▸ TRY IT: Could you filter the records below and keep only the lines with the word "have"?

------ SOURCE RECORDS

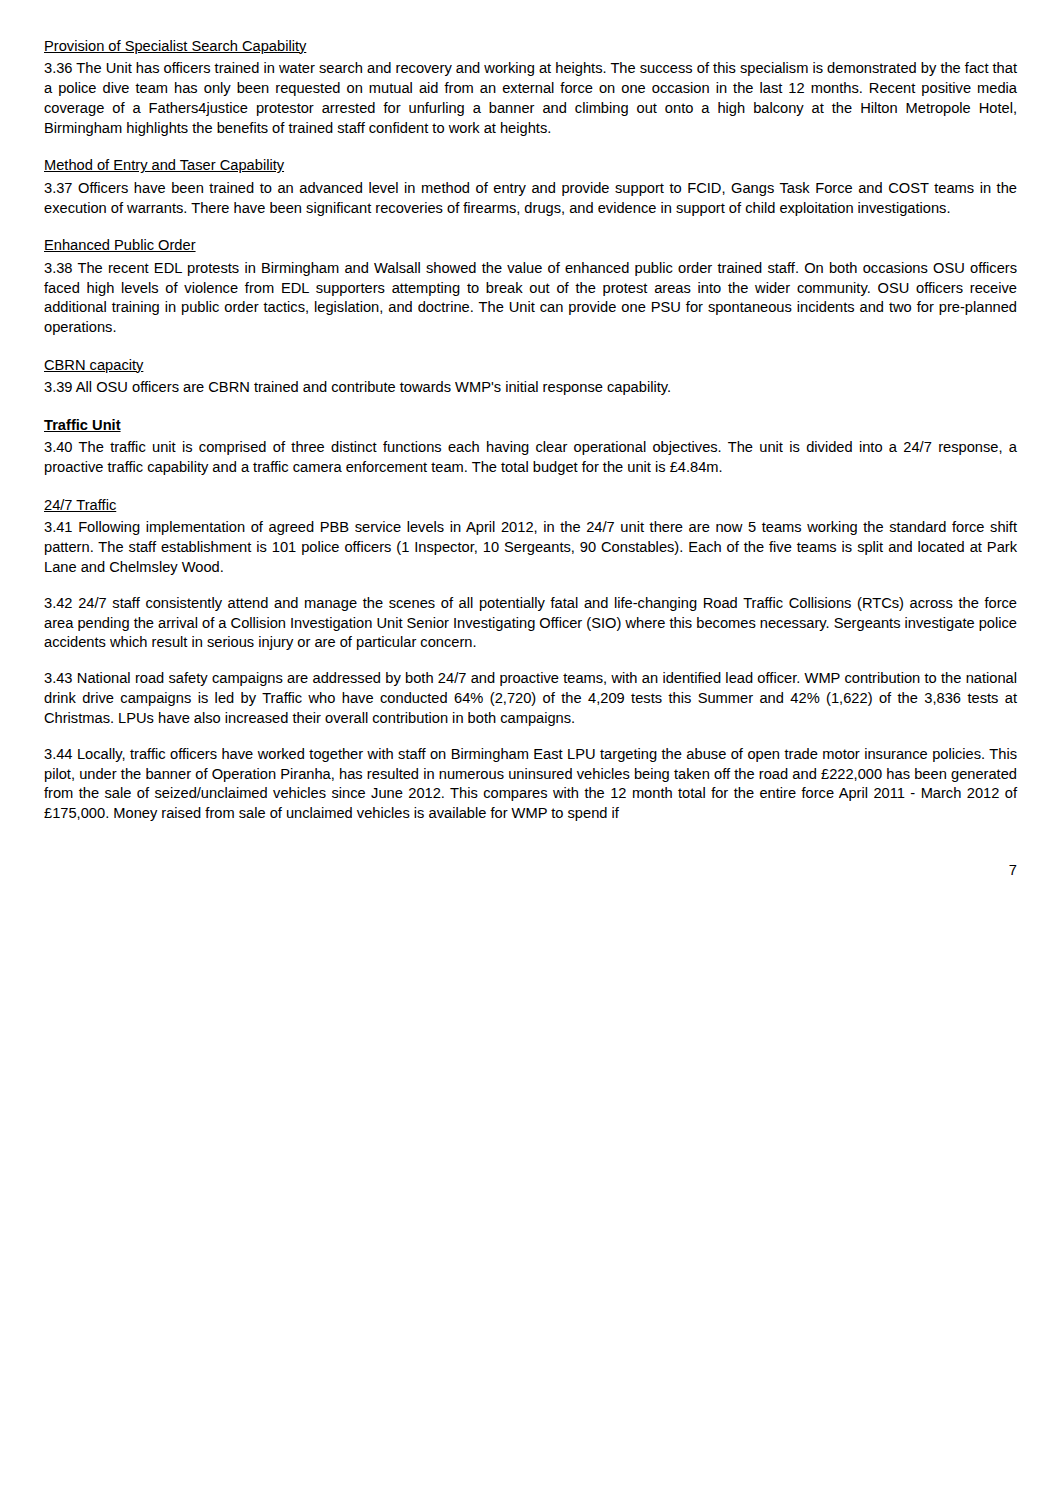Provision of Specialist Search Capability
3.36 The Unit has officers trained in water search and recovery and working at heights. The success of this specialism is demonstrated by the fact that a police dive team has only been requested on mutual aid from an external force on one occasion in the last 12 months. Recent positive media coverage of a Fathers4justice protestor arrested for unfurling a banner and climbing out onto a high balcony at the Hilton Metropole Hotel, Birmingham highlights the benefits of trained staff confident to work at heights.
Method of Entry and Taser Capability
3.37 Officers have been trained to an advanced level in method of entry and provide support to FCID, Gangs Task Force and COST teams in the execution of warrants. There have been significant recoveries of firearms, drugs, and evidence in support of child exploitation investigations.
Enhanced Public Order
3.38 The recent EDL protests in Birmingham and Walsall showed the value of enhanced public order trained staff. On both occasions OSU officers faced high levels of violence from EDL supporters attempting to break out of the protest areas into the wider community. OSU officers receive additional training in public order tactics, legislation, and doctrine. The Unit can provide one PSU for spontaneous incidents and two for pre-planned operations.
CBRN capacity
3.39 All OSU officers are CBRN trained and contribute towards WMP's initial response capability.
Traffic Unit
3.40 The traffic unit is comprised of three distinct functions each having clear operational objectives. The unit is divided into a 24/7 response, a proactive traffic capability and a traffic camera enforcement team. The total budget for the unit is £4.84m.
24/7 Traffic
3.41 Following implementation of agreed PBB service levels in April 2012, in the 24/7 unit there are now 5 teams working the standard force shift pattern. The staff establishment is 101 police officers (1 Inspector, 10 Sergeants, 90 Constables). Each of the five teams is split and located at Park Lane and Chelmsley Wood.
3.42 24/7 staff consistently attend and manage the scenes of all potentially fatal and life-changing Road Traffic Collisions (RTCs) across the force area pending the arrival of a Collision Investigation Unit Senior Investigating Officer (SIO) where this becomes necessary. Sergeants investigate police accidents which result in serious injury or are of particular concern.
3.43 National road safety campaigns are addressed by both 24/7 and proactive teams, with an identified lead officer. WMP contribution to the national drink drive campaigns is led by Traffic who have conducted 64% (2,720) of the 4,209 tests this Summer and 42% (1,622) of the 3,836 tests at Christmas. LPUs have also increased their overall contribution in both campaigns.
3.44 Locally, traffic officers have worked together with staff on Birmingham East LPU targeting the abuse of open trade motor insurance policies. This pilot, under the banner of Operation Piranha, has resulted in numerous uninsured vehicles being taken off the road and £222,000 has been generated from the sale of seized/unclaimed vehicles since June 2012. This compares with the 12 month total for the entire force April 2011 - March 2012 of £175,000. Money raised from sale of unclaimed vehicles is available for WMP to spend if
7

------------

▸ YOUR RESPONSE:
3.37 Officers have been trained to an advanced level in method of entry and provide support to FCID, Gangs Task Force and COST teams in the execution of warrants. There have been significant recoveries of firearms, drugs, and evidence in support of child exploitation investigations.
3.43 National road safety campaigns are addressed by both 24/7 and proactive teams, with an identified lead officer. WMP contribution to the national drink drive campaigns is led by Traffic who have conducted 64% (2,720) of the 4,209 tests this Summer and 42% (1,622) of the 3,836 tests at Christmas. LPUs have also increased their overall contribution in both campaigns.
3.44 Locally, traffic officers have worked together with staff on Birmingham East LPU targeting the abuse of open trade motor insurance policies. This pilot, under the banner of Operation Piranha, has resulted in numerous uninsured vehicles being taken off the road and £222,000 has been generated from the sale of seized/unclaimed vehicles since June 2012. This compares with the 12 month total for the entire force April 2011 - March 2012 of £175,000. Money raised from sale of unclaimed vehicles is available for WMP to spend if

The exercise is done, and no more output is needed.